A Dunedin man allegedly raped a 12-year-old girl while his wife was in hospital giving birth, a court has heard.
Murray Oscar Kannewischer, 85, is on trial in the Dunedin District Court, where he has pleaded not guilty to 23 sexual assault charges against six girls over a 20-year period.
The allegations span 1963 to 1983, Crown prosecutor Craig Power said.
He told the jury many of the assaults happened when Kannewischer had been drinking.
The first complainant to give evidence said night-time was ''pretty scary'' when she was about 8 years old.
''I'd be scared he would come into the bedroom where I was sleeping,'' she said.
''I'd be asleep and I'd wake up and his face would be right at me, real close to me. He'd be kneeling down beside me but then he'd put his hand under the blankets,'' she said.
''I was absolutely terrified because I didn't actually know what he was doing.

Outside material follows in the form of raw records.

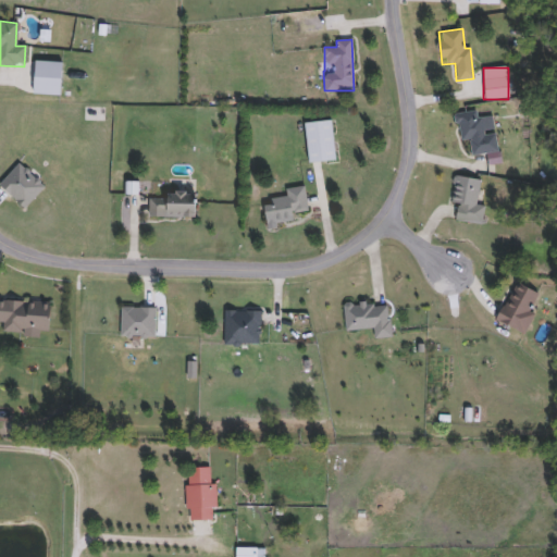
[(459,140),(455,114),(479,110),(484,135),(495,134),(498,150),(471,156),(468,139),(459,140)]
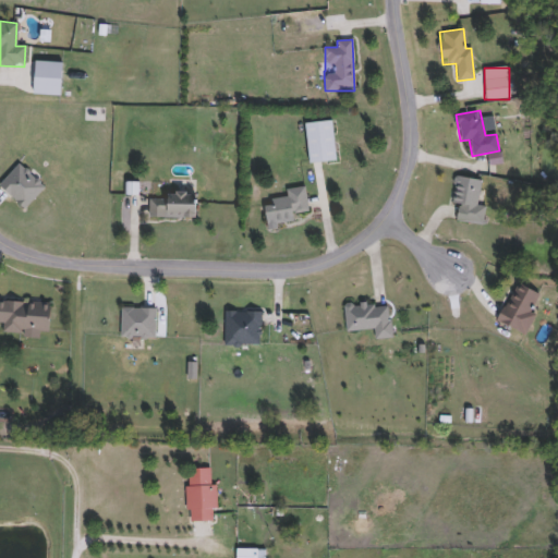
[(335,160),(307,162),(304,123),(331,121),(335,160)]
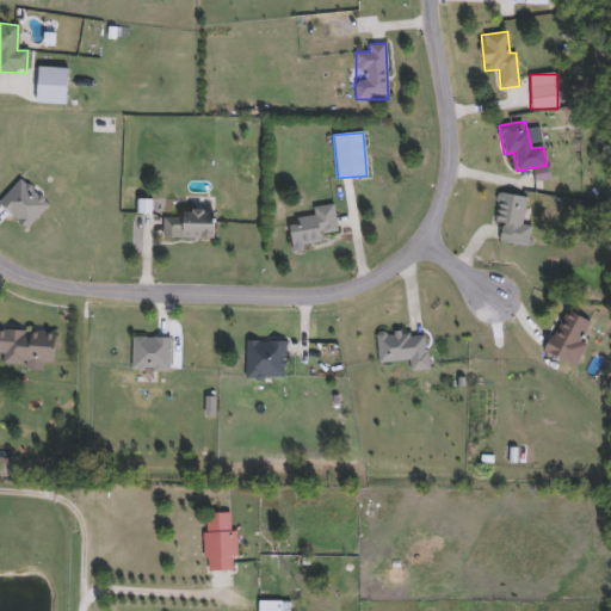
[(25,229),(0,204),(0,199),(22,178),(48,205),(25,229)]
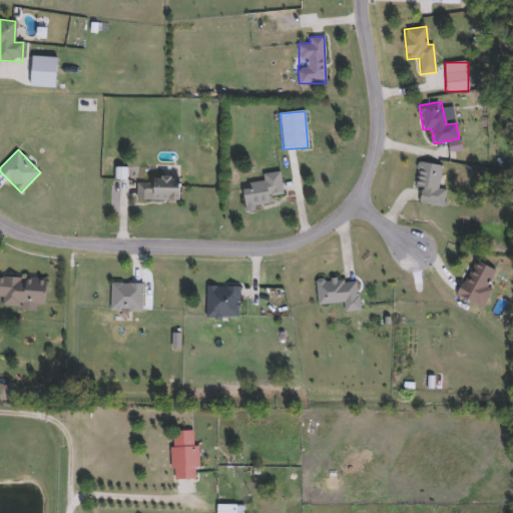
[(421,187),(415,186),(418,162),(441,165),(438,187),(446,189),(443,207),(419,204),(421,187)]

I had my eyes closed.
''He smelled strange to me as a child but later on I realised it was alcohol.''
The witness could not remember how many times it happened.
Defence counsel John Westgate said she had added new details to her story since she was interviewed by police.
He suggested there had been no abuse.
"You're wrong. It happened," the woman said.
She told the jury that after Kannewischer had violated her, he told her not to tell anybody.
And for many years she did not.
"Why not?" Power asked.
"I was too scared," she said.
Another complainant said Kannewischer would enter her room late at night and fondle her "quite roughly" on a regular basis.
"It seemed to go on forever," the woman said. "He'd come in and I'd have the blanket up over my head pretending to be asleep, basically holding my breath and hoping it wasn't me."
The prosecutor told the jury one of the other complainants would give evidence she was raped in 1966 when Kannewischer's wife was in hospital giving birth.
The defendant told someone the abuse was helping her "become a woman", Power said.
Kannewischer's wife died in 2012.
After that, one of the women came forward with her allegations and the others followed, the court heard.
Westgate said the claims of abuse were simply untrue.
"You'll be driven to the conclusion the evidence is vague, it's unreliable, it's contradictory and it's illogical," he told the jury.
"You have to decide this case on the evidence, not on emotions, not on preconceived ideas."
The trial, before Judge Michael Crosbie and a jury of seven women and five men, is scheduled to last seven days.